• PAGE TEXT
◇ ◇ ◇ ◇ ◇ ◇ ◇
The Connected Hotel: What HITEC 2026 Revealed About AI and Hotel Maintenance

Hospitality technology consultant Tim Thilleman shares his perspective from the Hospitality Industry Technology Exposition and Conference (HITEC) 2026 and why the most important technology in the hotel is the kind a guest never sees.

 

At this year’s HITEC conference in San Antonio, I had the opportunity to lead a discussion with hotel technology and operations leaders about how AI is reshaping hotel maintenance. I walked in expecting we’d spend the hour on the familiar topics — predictive work orders, asset uptime, the IoT sensors that have finally become affordable enough for broad deployment. We covered all of it, but the conversation kept returning to something beneath the technology, and I’ve been thinking about it ever since. 

Here it is: The most valuable AI in hospitality is the kind the guest never notices.
◇ ◇ ◇ ◇ ◇ ◇ ◇
• DATA
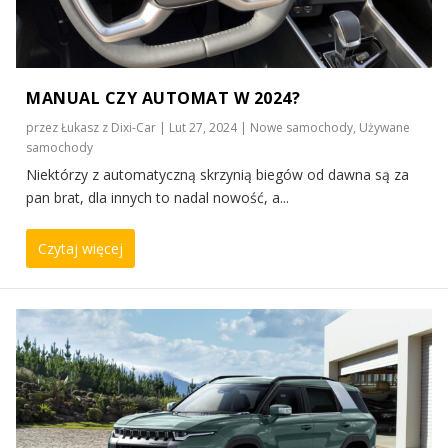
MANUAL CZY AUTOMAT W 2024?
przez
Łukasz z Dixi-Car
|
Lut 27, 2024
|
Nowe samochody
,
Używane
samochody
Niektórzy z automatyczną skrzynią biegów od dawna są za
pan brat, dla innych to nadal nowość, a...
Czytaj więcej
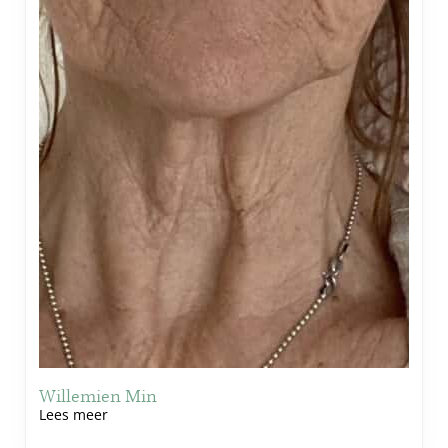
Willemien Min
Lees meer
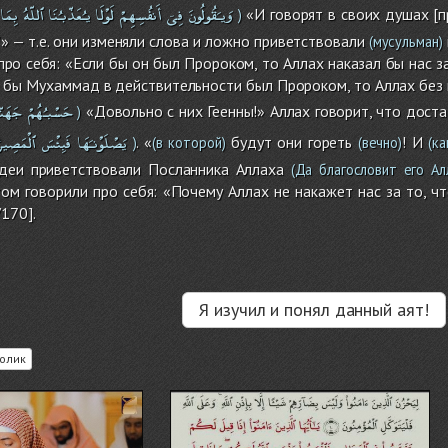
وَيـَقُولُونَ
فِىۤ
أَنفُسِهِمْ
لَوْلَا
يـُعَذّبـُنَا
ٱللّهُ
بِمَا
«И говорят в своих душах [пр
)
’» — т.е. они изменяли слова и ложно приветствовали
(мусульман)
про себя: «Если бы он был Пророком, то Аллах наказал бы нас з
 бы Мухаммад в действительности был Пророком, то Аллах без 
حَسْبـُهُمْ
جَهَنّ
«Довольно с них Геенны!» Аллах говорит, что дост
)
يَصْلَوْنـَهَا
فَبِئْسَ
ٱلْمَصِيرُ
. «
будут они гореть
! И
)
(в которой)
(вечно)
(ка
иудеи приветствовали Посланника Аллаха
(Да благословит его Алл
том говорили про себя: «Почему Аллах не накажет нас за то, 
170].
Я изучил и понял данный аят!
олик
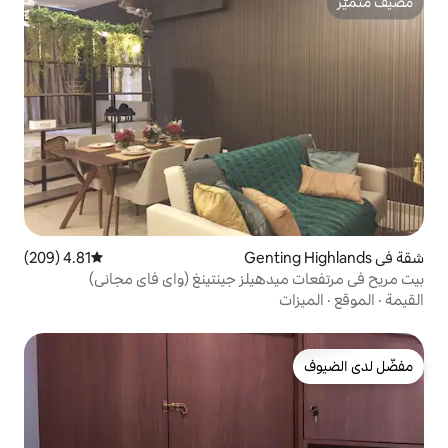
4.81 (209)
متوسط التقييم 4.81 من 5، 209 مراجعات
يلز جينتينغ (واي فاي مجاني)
◇ ◇ ◇ ◇ ◇ ◇ ◇
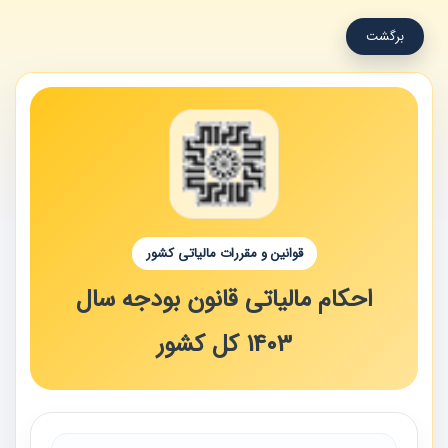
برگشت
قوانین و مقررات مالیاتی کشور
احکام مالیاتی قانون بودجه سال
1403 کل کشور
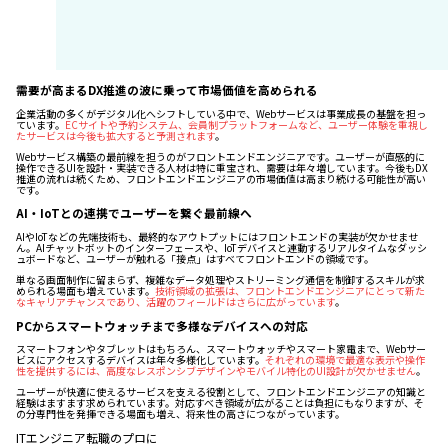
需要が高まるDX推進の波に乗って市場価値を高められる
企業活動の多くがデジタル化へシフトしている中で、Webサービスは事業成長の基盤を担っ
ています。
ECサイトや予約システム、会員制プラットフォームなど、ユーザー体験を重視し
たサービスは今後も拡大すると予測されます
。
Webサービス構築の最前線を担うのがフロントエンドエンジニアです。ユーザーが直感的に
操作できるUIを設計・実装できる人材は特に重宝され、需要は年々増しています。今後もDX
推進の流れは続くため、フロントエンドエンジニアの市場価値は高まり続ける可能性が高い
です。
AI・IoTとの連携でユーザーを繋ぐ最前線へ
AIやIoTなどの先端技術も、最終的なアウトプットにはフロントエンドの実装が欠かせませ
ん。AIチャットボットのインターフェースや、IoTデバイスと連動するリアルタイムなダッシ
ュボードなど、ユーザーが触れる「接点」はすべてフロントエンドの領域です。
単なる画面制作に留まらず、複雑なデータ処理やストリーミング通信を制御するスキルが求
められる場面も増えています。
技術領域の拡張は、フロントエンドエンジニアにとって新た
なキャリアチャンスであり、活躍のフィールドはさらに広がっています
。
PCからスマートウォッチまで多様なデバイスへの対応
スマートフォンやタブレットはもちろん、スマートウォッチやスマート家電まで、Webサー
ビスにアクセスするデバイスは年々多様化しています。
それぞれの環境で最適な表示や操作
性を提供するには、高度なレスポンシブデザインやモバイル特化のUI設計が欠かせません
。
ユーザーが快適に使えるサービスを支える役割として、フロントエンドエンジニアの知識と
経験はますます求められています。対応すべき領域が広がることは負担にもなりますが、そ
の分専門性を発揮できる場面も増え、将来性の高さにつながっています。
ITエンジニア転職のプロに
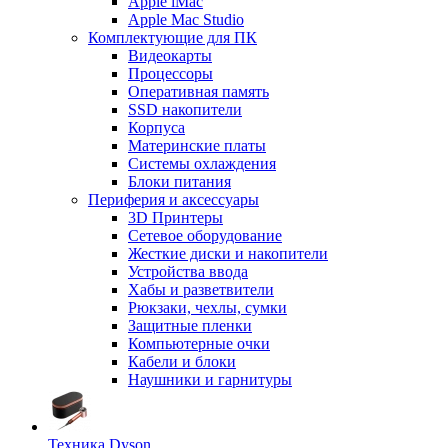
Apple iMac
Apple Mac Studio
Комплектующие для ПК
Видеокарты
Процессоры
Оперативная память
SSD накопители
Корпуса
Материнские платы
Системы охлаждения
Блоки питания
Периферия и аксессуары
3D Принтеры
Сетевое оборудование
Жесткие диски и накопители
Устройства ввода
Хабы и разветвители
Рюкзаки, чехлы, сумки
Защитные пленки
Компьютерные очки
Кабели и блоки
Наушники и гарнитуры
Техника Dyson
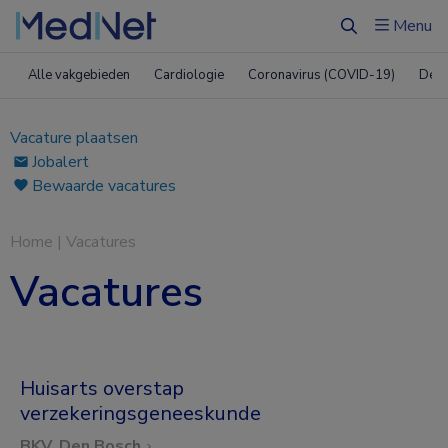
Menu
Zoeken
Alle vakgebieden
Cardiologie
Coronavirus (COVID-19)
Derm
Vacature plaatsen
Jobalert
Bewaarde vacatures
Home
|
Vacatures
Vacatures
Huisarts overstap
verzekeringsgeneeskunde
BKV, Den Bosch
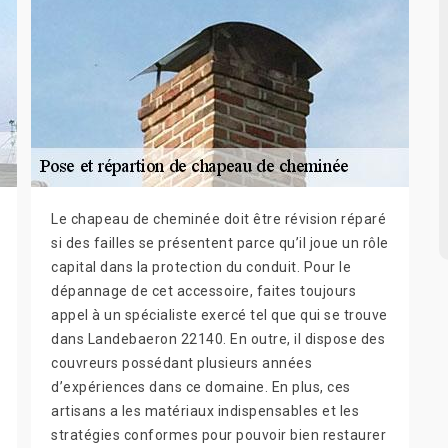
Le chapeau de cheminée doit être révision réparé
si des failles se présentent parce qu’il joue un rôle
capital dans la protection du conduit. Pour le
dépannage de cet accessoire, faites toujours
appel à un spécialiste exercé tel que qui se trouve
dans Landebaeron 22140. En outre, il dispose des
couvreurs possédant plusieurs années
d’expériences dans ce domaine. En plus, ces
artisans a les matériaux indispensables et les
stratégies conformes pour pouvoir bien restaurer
◇ ◇ ◇ ◇ ◇ ◇ ◇
• INSTRUCTIONS FOR THE TASK
Extend the article on AI and hotel maintenance at HITEC 2026, picking up right after its final sentence.

• ANSWER TO THE PROBLEM
I recently wrote about a young company at the E20X startup competition that’s trying to create guest experiences that carry people viscerally — the difference between a spectacle that performs for you and a story that holds you. I compared it to a campfire. Nobody is impressed by the fire; they’re gathered by it. The story holds because, somewhere in it, each person recognizes themselves. 

But there’s a second half to that metaphor I didn’t write, and it belongs to this audience, not the guest: A campfire only holds people if someone is tending it. Somebody gathered the wood. Somebody is watching the flame, so it doesn’t go out at the wrong moment. The storyteller gets the faces around the fire; the fire-tender gets nothing — even though the whole thing depends on them. 

That’s facilities and maintenance. In many ways, that’s the entire job. 

We talk as though it’s the front desk, the app, or the brand’s voice that’s shaping the guest experience. It isn’t. It’s what’s happening in the back of house, and the people and systems that keep the room ready, the water hot, the elevator moving, and the air quiet. A guest feels met when everything works so completely they never have to think about it. A guest feels like a transaction the moment the illusion breaks — the cold room, the flickering light, the “we’re aware of the issue and someone will be up shortly.” Maintenance is where “met” is won or lost, and it’s almost always lost invisibly, one small failure at a time.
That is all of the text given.